> _Exercise A_:
In the text on the No Jab, No Pay policy, copy the passage from "These issues are" up to and including "the health system.", replacing "GPs" with "general practitioners" throughout.
> _Exercise B_:
According to the text on the No Jab, No Pay policy, what is the current hourly rate of the Child Care Benefit?

> _Text_:
########################################

These issues are likely to create duplications within the health system in:

  • appointments — where children had specialist refugee health screening, it is feasible that an LGA may refer children to GPs who may refer them to specialists to clarify immunisation history and serology, who will then refer children back to the GPs for the medical exemption form, who in turn refer them back to the LGA for vaccine delivery;

  • serology — where there is no documentation, GPs and specialists (and families) may choose repeat hepatitis B serology instead of undertaking three immunisation visits; or

  • vaccines — where vaccination history or natural immunity cannot be established.

All these options incur additional costs and represent inefficiencies in the health system.

While the No Jab, No Pay policy offers an opportunity to improve immunisation coverage rates, the legislation will exclude thousands of Australia’s most disadvantaged families from Centrelink payments as a result of system issues rather than any form of conscientious objection. Clinical experience suggests that refugee background families are extremely pro-immunisation, which is consistent with the large numbers presenting to clarify their children’s immunisation status and access catch-up vaccinations. Unfortunately, the legislative and policy changes presume continuity of care, administration of early childhood vaccines during early childhood, prior use of the ACIR, and centralised immunisation delivery, which is not the reality for migrant families.

There are several strategies that could reduce the impact of the No Jab, No Pay measures on migrant children. There is a strong argument to apply the legislation prospectively (to children born 2009 onwards) or to extend the period before Centrelink payments are affected, allowing adequate lead time for entering data into the ACIR and obtain catch-up vaccination if needed. Due and overdue rules and catch-up incentive payments should be structured to support best practice, including removal of the payment age limit. Funding for catch-up vaccinations in those aged 10 years and older should be ongoing, and better resources to support providers, including a whole-of-life calculator and information on refugee immunisation, would increase efficiency and remove barriers to service delivery. Extending the ACIR across the lifespan offers an opportunity to address usability issues and capture relevant demography to monitor immunisation in this group. Finally, authority to document medical exemptions, specialist ACIR registration and workforce pressures require urgent attention. Fundamentally, good policy development should recognise that migration is part of the fabric of Australia, and it is not clear this has been adequately considered in the implementation of No Jab, No Pay.

Box –
Family assistance payments affected by the No Jab, No Pay measures

  • Family Tax Benefit Part A (FTB-A) is a two-part payment supporting disadvantaged families with dependent children or secondary students younger than 20 years of age, consisting of an adjusted base rate and a supplement of up to $726.35 per child at the end of the financial year. The maximum adjusted taxable income limits for FTB-A are over $100 000, and it is likely most refugee background families will be eligible for this payment.
  • The Child Care Benefit supports costs of registered/approved childcare and outside-school-hour care, with current rates of $4.17 per hour or $208.50 per week (85% for school-aged children), which is income-tested and adjusted for family size, service type and hours attended.
  • The Child Care Rebate (non-income-tested) covers 50% of out-of-pocket expenses for childcare to an annual limit for each child, in addition to other childcare assistance.

########################################

> _Listed entries_:
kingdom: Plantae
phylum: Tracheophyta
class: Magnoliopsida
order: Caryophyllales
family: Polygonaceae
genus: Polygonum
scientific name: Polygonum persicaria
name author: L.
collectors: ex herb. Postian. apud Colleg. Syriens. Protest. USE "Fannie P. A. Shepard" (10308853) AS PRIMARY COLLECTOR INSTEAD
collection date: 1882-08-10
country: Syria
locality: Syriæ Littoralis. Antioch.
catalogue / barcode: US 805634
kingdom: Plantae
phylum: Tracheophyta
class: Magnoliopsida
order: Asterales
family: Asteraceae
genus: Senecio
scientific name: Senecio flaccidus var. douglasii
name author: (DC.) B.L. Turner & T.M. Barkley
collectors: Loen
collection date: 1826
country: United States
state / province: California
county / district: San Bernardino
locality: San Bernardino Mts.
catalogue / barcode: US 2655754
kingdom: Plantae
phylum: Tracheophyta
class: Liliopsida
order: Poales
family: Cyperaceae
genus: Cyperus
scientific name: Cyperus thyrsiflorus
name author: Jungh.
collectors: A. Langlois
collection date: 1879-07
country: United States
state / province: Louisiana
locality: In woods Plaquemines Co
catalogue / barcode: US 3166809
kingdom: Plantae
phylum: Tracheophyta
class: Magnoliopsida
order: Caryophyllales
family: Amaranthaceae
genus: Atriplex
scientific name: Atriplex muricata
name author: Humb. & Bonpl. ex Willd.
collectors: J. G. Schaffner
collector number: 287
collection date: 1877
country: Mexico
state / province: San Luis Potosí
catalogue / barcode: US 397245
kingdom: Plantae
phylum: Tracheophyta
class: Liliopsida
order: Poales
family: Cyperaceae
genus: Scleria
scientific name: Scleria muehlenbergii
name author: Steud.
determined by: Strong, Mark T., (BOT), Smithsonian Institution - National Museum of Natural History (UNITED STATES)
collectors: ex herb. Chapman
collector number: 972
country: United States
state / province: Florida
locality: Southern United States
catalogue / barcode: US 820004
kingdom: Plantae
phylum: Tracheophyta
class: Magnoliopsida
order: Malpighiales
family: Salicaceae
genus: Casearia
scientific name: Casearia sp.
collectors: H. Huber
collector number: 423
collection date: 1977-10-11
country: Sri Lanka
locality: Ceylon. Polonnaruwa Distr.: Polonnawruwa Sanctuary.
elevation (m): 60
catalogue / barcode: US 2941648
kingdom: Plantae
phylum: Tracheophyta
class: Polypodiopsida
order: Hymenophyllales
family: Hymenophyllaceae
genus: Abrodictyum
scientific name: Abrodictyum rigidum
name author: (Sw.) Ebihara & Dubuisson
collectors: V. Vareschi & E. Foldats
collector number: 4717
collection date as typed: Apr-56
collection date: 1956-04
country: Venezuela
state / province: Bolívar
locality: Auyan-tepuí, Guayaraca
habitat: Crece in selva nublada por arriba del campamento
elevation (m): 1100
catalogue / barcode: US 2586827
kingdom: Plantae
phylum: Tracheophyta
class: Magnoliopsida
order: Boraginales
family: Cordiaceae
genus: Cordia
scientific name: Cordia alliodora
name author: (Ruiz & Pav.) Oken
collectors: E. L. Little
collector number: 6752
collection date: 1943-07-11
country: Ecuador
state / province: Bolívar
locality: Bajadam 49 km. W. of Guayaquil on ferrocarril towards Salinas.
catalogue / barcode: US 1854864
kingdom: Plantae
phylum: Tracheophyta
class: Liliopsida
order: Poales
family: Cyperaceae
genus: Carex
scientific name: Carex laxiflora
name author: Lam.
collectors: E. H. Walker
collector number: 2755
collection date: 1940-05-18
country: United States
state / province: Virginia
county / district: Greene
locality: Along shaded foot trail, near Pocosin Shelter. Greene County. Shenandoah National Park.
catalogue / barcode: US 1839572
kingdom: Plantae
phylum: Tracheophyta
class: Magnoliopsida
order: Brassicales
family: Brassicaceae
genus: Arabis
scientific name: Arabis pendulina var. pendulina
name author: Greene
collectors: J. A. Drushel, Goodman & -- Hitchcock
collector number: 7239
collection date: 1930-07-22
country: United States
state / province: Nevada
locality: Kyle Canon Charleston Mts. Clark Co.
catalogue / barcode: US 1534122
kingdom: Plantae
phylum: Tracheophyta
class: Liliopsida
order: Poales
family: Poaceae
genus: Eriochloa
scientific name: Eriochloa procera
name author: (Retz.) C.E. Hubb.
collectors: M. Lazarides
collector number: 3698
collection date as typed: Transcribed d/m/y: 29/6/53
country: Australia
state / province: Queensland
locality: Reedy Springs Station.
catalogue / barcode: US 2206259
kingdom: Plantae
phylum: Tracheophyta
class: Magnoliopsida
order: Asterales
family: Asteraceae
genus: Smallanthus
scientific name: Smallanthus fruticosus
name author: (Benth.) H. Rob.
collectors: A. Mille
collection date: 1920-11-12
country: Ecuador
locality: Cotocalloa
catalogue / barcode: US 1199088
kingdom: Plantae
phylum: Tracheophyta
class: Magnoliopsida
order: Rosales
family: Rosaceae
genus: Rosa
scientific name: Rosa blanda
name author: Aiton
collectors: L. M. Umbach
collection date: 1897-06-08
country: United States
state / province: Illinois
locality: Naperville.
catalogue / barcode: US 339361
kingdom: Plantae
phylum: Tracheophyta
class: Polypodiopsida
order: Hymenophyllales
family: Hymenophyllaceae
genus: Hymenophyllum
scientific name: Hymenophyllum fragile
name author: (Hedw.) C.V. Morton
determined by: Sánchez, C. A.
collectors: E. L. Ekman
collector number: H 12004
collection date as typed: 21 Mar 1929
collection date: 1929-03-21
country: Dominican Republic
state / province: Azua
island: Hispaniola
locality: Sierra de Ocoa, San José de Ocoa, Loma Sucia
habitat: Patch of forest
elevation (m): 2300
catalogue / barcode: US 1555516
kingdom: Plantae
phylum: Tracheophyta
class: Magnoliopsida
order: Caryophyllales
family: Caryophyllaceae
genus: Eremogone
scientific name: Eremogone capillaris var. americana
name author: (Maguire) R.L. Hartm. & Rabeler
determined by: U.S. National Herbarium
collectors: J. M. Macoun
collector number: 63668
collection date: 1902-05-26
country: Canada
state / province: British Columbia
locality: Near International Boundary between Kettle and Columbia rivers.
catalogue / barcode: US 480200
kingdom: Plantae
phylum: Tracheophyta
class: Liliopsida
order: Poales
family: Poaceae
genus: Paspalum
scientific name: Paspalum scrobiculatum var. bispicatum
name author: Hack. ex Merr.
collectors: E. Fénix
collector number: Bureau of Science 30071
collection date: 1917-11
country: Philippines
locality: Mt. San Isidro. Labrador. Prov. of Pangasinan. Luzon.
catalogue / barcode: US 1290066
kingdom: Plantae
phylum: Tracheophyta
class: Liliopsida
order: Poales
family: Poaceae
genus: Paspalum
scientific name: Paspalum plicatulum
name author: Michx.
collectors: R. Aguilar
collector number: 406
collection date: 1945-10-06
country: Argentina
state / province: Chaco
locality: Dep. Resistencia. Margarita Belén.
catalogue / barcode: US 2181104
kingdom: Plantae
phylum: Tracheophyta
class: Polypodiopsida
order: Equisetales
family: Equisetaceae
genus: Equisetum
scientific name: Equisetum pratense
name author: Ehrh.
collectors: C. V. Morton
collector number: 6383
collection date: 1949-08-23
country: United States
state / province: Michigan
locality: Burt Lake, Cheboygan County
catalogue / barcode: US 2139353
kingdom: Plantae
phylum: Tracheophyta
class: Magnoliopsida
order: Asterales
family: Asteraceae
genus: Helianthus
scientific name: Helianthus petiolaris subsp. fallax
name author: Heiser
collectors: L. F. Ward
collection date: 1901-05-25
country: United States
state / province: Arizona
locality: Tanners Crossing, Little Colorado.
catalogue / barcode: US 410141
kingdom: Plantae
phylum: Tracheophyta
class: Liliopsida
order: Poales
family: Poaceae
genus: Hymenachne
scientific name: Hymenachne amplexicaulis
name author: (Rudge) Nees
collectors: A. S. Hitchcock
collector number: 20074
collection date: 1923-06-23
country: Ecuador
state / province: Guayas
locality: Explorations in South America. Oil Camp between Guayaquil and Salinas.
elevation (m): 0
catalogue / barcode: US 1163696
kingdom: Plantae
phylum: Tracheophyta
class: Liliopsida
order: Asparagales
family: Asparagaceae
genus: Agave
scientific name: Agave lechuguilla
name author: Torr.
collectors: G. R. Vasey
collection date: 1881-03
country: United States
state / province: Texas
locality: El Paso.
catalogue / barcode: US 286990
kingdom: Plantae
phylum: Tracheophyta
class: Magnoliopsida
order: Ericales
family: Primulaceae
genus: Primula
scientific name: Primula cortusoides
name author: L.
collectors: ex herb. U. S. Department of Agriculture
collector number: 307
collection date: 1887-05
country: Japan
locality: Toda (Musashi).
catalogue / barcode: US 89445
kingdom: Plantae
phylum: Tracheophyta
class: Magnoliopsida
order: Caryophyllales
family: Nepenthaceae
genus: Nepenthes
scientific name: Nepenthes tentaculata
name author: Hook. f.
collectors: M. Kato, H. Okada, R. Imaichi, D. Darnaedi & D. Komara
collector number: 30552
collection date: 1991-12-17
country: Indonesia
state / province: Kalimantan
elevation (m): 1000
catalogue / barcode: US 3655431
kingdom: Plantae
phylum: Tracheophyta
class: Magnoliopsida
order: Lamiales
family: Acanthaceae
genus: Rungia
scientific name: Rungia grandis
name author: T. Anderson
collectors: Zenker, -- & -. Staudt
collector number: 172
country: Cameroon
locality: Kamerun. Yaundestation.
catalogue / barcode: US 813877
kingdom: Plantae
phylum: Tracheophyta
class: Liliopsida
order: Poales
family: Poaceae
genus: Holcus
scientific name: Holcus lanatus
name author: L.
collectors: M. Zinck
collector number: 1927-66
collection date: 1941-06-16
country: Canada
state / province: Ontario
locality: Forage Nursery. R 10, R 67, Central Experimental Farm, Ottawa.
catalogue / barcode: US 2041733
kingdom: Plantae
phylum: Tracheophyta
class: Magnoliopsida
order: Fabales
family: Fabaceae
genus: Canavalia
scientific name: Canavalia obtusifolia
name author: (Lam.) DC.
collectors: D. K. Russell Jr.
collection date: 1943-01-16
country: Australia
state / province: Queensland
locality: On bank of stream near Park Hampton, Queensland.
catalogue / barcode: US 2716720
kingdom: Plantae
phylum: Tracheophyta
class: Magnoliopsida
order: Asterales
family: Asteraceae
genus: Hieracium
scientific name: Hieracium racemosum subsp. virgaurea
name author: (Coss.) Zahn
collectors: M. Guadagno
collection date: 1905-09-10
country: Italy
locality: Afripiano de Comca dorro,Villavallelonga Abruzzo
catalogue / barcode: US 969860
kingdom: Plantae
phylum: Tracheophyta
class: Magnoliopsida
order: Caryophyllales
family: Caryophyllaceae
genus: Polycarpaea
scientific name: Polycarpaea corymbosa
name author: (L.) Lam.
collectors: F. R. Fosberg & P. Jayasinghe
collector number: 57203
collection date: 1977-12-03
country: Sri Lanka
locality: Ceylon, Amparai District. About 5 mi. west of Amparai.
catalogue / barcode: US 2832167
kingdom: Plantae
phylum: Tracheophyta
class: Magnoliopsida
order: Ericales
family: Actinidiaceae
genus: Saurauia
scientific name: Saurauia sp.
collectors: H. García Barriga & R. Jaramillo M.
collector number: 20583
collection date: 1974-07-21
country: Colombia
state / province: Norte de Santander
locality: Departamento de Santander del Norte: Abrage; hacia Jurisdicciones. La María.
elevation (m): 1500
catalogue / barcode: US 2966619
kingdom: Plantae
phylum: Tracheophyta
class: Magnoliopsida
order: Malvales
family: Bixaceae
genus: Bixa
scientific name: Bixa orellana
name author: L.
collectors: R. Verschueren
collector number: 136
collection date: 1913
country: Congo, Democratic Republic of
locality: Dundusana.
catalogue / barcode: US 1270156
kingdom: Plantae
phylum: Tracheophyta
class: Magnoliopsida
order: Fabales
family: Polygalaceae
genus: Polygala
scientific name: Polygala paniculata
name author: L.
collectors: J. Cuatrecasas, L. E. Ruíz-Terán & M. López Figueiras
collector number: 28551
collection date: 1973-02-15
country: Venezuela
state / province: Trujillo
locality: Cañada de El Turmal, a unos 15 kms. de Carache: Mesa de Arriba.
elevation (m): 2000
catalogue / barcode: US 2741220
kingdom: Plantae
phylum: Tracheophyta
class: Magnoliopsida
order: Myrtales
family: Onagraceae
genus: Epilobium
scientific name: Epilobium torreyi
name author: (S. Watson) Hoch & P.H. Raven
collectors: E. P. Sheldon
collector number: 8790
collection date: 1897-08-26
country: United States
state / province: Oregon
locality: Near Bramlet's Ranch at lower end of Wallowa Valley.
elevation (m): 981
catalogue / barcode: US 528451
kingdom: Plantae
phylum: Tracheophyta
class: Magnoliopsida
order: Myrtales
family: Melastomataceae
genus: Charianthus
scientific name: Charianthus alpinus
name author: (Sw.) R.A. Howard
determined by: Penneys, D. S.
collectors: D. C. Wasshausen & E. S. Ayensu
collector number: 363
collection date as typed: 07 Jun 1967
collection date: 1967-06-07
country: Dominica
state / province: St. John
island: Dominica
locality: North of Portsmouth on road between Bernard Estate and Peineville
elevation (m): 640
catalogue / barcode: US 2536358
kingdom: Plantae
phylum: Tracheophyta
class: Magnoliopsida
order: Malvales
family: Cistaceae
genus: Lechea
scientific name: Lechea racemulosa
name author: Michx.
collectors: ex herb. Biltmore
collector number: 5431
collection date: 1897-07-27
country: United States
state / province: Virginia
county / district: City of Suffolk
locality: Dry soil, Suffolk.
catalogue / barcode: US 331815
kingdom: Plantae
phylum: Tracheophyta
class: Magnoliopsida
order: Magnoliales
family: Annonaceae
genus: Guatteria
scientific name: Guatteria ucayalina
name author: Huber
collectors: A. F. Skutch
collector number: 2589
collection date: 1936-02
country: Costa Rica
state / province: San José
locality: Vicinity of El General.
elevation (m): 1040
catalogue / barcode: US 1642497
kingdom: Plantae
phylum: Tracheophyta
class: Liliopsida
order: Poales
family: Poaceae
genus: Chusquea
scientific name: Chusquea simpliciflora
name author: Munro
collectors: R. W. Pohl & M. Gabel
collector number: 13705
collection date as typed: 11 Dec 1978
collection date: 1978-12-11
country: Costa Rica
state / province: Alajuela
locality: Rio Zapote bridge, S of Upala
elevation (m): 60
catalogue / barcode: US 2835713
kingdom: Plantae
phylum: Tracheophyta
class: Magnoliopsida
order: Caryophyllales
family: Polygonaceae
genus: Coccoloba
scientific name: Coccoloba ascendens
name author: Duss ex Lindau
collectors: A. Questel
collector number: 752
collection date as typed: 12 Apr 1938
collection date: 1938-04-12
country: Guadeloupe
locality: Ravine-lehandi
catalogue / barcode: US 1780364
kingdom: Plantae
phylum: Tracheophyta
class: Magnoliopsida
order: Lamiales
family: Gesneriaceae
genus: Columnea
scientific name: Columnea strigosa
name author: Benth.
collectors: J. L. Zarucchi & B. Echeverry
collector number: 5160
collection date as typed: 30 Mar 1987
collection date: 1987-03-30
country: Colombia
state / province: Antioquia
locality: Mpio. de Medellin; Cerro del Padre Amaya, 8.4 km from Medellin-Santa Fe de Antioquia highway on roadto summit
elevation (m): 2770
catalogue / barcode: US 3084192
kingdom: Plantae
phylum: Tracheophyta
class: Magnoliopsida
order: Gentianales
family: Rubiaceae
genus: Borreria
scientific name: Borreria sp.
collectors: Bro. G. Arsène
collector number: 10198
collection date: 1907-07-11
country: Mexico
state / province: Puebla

########################################

> _Exercise solution A_:
These issues are likely to create duplications within the health system in:

  • appointments — where children had specialist refugee health screening, it is feasible that an LGA may refer children to general practitioners who may refer them to specialists to clarify immunisation history and serology, who will then refer children back to the general practitioners for the medical exemption form, who in turn refer them back to the LGA for vaccine delivery;

  • serology — where there is no documentation, general practitioners and specialists (and families) may choose repeat hepatitis B serology instead of undertaking three immunisation visits; or

  • vaccines — where vaccination history or natural immunity cannot be established.

All these options incur additional costs and represent inefficiencies in the health system.

> _Exercise solution B_:
$4.17 per hour.